# [Passage shown]
Under the direction of Stephen M. Larson of the UA's Lunar and
Planetary
Laboratory, the survey, known as CSS, has discovered about 70 percent
of all
NEOs found in past three years.
CSS tallied 565 NEO discoveries in 2008, which broke its record-
setting
number of 460 NEO discoveries in 2007.
Thanks to an additional $250,000 NASA grant, which was matched by
private
donations, the survey is now positioning itself to become even more
productive.
CSS is about to open a new high-speed communications link and begin
operating another telescope, a 1-meter, or 40-inch, telescope that is
being
refurbished with a new mirror and new software. It will be housed in a
new
22-foot dome that was constructed next to the UA's 1.5 meter, or 60-
inch,
Mount Lemmon telescope north of Tucson.
The refurbished, automated telescope "represents a huge increase in
potential survey productivity," said CSS co-investigator Ed Beshore,
who is
principal investigator on the $3.16 million NASA grant.
The telescope, which will be operational this summer, will be used to
quickly follow up NEO discoveries, increasing the team's surveying
time on
other telescopes by 20 to 25 percent.
CSS will hire undergraduate students as follow-up coordinators,
Beshore
added. Students will be able to access the previous night's observing
data
from their desks on campus the following morning, thanks to the
improved
communications link to the mountain observatory.
Beshore has been working to install a microwave broadband link that
will
connect Mount Lemmon to Mount Bigelow, and Mount Bigelow to the roof
of
Steward Observatory on campus 22 miles away.
The CSS team takes about 20 gigabytes of data with each one of its
telescopes per night. Increasing Internet throughput by a factor of 50
will
not only permit CSS to move their data to campus more easily, but also
provide improved access to the Internet for all researchers using
telescopes
in the Santa Catalina Mountains.

# [Problem 1]
In the passage on the near-Earth object survey, why will undergraduate follow-up coordinators be able to see the previous night's observing data from their campus desks the next morning? Answer in one to three sentences.
# [Problem 2]
Go on with the passage about the near-Earth object survey, picking up after its final sentence.

# [Data extract]
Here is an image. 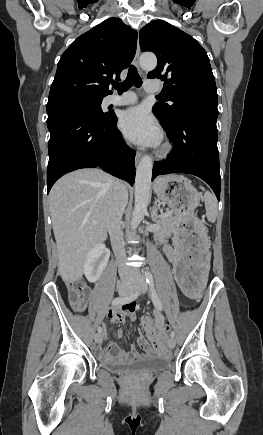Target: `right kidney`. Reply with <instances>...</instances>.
I'll list each match as a JSON object with an SVG mask.
<instances>
[{
  "mask_svg": "<svg viewBox=\"0 0 263 435\" xmlns=\"http://www.w3.org/2000/svg\"><path fill=\"white\" fill-rule=\"evenodd\" d=\"M109 257L110 252L103 244L94 246L88 252L84 263V274L89 282H95L100 278Z\"/></svg>",
  "mask_w": 263,
  "mask_h": 435,
  "instance_id": "ca27d5eb",
  "label": "right kidney"
}]
</instances>
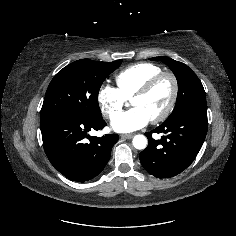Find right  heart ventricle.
Instances as JSON below:
<instances>
[{
  "label": "right heart ventricle",
  "instance_id": "obj_1",
  "mask_svg": "<svg viewBox=\"0 0 236 236\" xmlns=\"http://www.w3.org/2000/svg\"><path fill=\"white\" fill-rule=\"evenodd\" d=\"M162 68L151 63H139L129 66L115 77L120 93L130 99L148 80L160 74Z\"/></svg>",
  "mask_w": 236,
  "mask_h": 236
}]
</instances>
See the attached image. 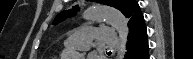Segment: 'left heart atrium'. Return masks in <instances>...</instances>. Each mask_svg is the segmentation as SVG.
<instances>
[{
  "mask_svg": "<svg viewBox=\"0 0 193 59\" xmlns=\"http://www.w3.org/2000/svg\"><path fill=\"white\" fill-rule=\"evenodd\" d=\"M87 59H99V58L97 57V55L91 54V55L88 56Z\"/></svg>",
  "mask_w": 193,
  "mask_h": 59,
  "instance_id": "1",
  "label": "left heart atrium"
}]
</instances>
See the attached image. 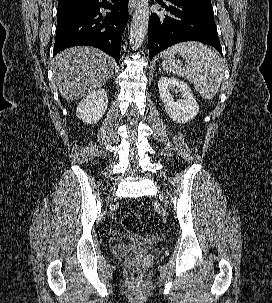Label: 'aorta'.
<instances>
[{"label": "aorta", "instance_id": "1", "mask_svg": "<svg viewBox=\"0 0 272 303\" xmlns=\"http://www.w3.org/2000/svg\"><path fill=\"white\" fill-rule=\"evenodd\" d=\"M149 0H139L130 24L129 45L137 50L143 44L149 23Z\"/></svg>", "mask_w": 272, "mask_h": 303}]
</instances>
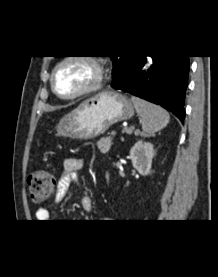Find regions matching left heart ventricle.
<instances>
[{"mask_svg": "<svg viewBox=\"0 0 218 277\" xmlns=\"http://www.w3.org/2000/svg\"><path fill=\"white\" fill-rule=\"evenodd\" d=\"M91 69L82 63H69L56 75L55 86L59 93L71 95L84 87L91 79Z\"/></svg>", "mask_w": 218, "mask_h": 277, "instance_id": "b2bd125f", "label": "left heart ventricle"}]
</instances>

# [Exercise result 1]
They will have that access because of the improved communications link to the mountain observatory. The link is a microwave broadband connection. It runs from Mount Lemmon to Mount Bigelow and from Mount Bigelow to the roof of Steward Observatory on campus.

# [Exercise result 2]
CSS is the only NEO survey that covers both Northern and Southern
hemispheres.
Six observers use the UA's 1.5 meter, or 60-inch, reflector telescope
at
Steward Observatory's Mount Lemmon site and the 0.7 meter, or 28-inch,
Schmidt telescope on Mount Bigelow in the Santa Catalina Mountains
north of
Tucson. Two observers use Australian National University's 0.5 meter,
or
20-inch, Uppsala Schmidt telescope at Siding Spring, New South Wales,
Australia.
NASA began funding the Catalina Sky Survey in 1998 as part of the 10-
year,
congressionally mandated national Spaceguard program to detect, track,
catalog and characterize potentially hazardous asteroids and comets
that
could approach the Earth.
The goal has been to locate at least 90 percent of Earth-approaching
objects
at or larger than one kilometer in diameter, or about two-thirds of a
mile,
by the end of the decade.
"We're about 85 percent there," Larson said.
Objects one-third kilometer in diameter, or roughly 1,000 feet across,
would
explode with 24 times the energy of the world's largest thermonuclear
bomb
explosion, a 58-megaton Soviet bomb exploded in 1961, in an impact
with
Earth.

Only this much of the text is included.